On Monday, the Supreme Court, in a significant judgment, said, “Consistent with the principles of natural justice, the lender banks should provide an opportunity to a borrower by furnishing a copy of the audit reports and allow the borrower a reasonable opportunity to submit a representation before classifying the account as fraud.”
The two-judge Bench of Chief Justice of India D Y Chandrachud and Justice Hima Kohli, in their judgment, said: “Since the master directions on frauds do not expressly provide an opportunity of hearing to the borrowers before classifying their account as fraud, audi alteram partem has to be read into the provisions of the directions to save them from the vice of arbitrariness.”
Bankers said the decision won’t deter them from marking an account as fraudulent.
“It’s only about following a process, which will have no impact on banks in declaring a fraud, if a fraud has been committed,” said a banker.

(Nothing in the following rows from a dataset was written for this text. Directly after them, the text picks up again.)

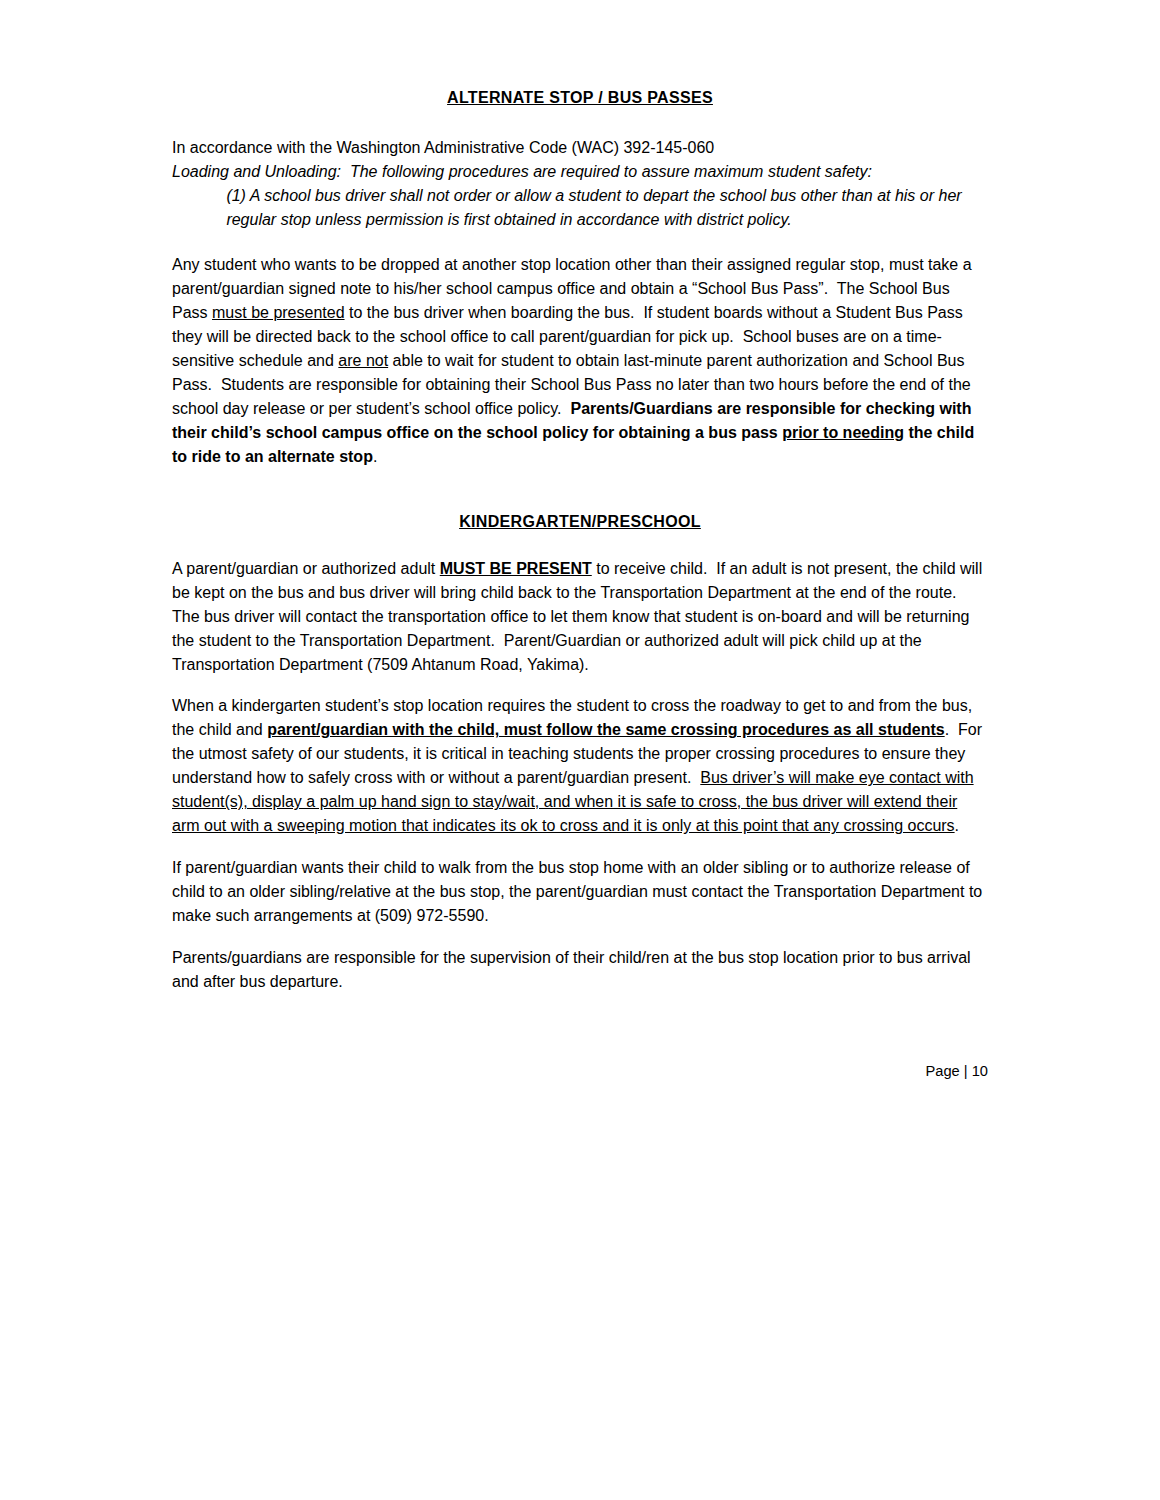ALTERNATE STOP / BUS PASSES
In accordance with the Washington Administrative Code (WAC) 392-145-060
Loading and Unloading: The following procedures are required to assure maximum student safety: (1) A school bus driver shall not order or allow a student to depart the school bus other than at his or her regular stop unless permission is first obtained in accordance with district policy.
Any student who wants to be dropped at another stop location other than their assigned regular stop, must take a parent/guardian signed note to his/her school campus office and obtain a “School Bus Pass”. The School Bus Pass must be presented to the bus driver when boarding the bus. If student boards without a Student Bus Pass they will be directed back to the school office to call parent/guardian for pick up. School buses are on a time-sensitive schedule and are not able to wait for student to obtain last-minute parent authorization and School Bus Pass. Students are responsible for obtaining their School Bus Pass no later than two hours before the end of the school day release or per student’s school office policy. Parents/Guardians are responsible for checking with their child’s school campus office on the school policy for obtaining a bus pass prior to needing the child to ride to an alternate stop.
KINDERGARTEN/PRESCHOOL
A parent/guardian or authorized adult MUST BE PRESENT to receive child. If an adult is not present, the child will be kept on the bus and bus driver will bring child back to the Transportation Department at the end of the route. The bus driver will contact the transportation office to let them know that student is on-board and will be returning the student to the Transportation Department. Parent/Guardian or authorized adult will pick child up at the Transportation Department (7509 Ahtanum Road, Yakima).
When a kindergarten student’s stop location requires the student to cross the roadway to get to and from the bus, the child and parent/guardian with the child, must follow the same crossing procedures as all students. For the utmost safety of our students, it is critical in teaching students the proper crossing procedures to ensure they understand how to safely cross with or without a parent/guardian present. Bus driver’s will make eye contact with student(s), display a palm up hand sign to stay/wait, and when it is safe to cross, the bus driver will extend their arm out with a sweeping motion that indicates its ok to cross and it is only at this point that any crossing occurs.
If parent/guardian wants their child to walk from the bus stop home with an older sibling or to authorize release of child to an older sibling/relative at the bus stop, the parent/guardian must contact the Transportation Department to make such arrangements at (509) 972-5590.
Parents/guardians are responsible for the supervision of their child/ren at the bus stop location prior to bus arrival and after bus departure.
Page | 10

According to legal experts, in the cases where banks have declared an account as fraud and the same are under challenge, banks can come up with fresh steps, which are in accordance with the order of the Supreme Court.
“As the circular has been held to be violating the principles of natural justice, in the cases wherever bankers have declared an account as fraudulent, without providing any opportunity, there is a great possibility that most of those affected people may challenge those decisions of banks.
"This would lead to multiple litigation,” said Ashish Pyasi, associate partner, Dhir and Dhir Associate.
“Financial institutions usually follow the practice of giving borrowers an opportunity to present their side, before they can be labelled as wilful defaulter, fraud, non-cooperative, etc,” said Veena Sivaramakrishnan, partner, Shardul Amarchand Mangaldas & Co.
“The operational process that banks follow would be streamlined following the Supreme Court judgment.
"The addition of a mandatory layer (to give the borrower an opportunity of being heard) is unlikely to lead to any substantial increase in time for completing the fraud classification,” she said.
According to her, there is no need to wait for any specific amendment to the RBI regulations after the top court’s verdict, as this is the principle of common law and equity, too.
Legal experts explained that the principles of natural justice mandate that both parties need to be heard, before arriving at a decision.
“With this decision, the (RBI) circular stands the test of both Article 14 and principles of natural justice,” said Abhinay Sharma, managing partner, ASL Partners.
“This order would be a significant relief to other parties who are similarly placed and affected by fraud classification by lenders without the principles of natural justice being followed,” said Anushkaa Arora, principal & founder, ABA Law Office.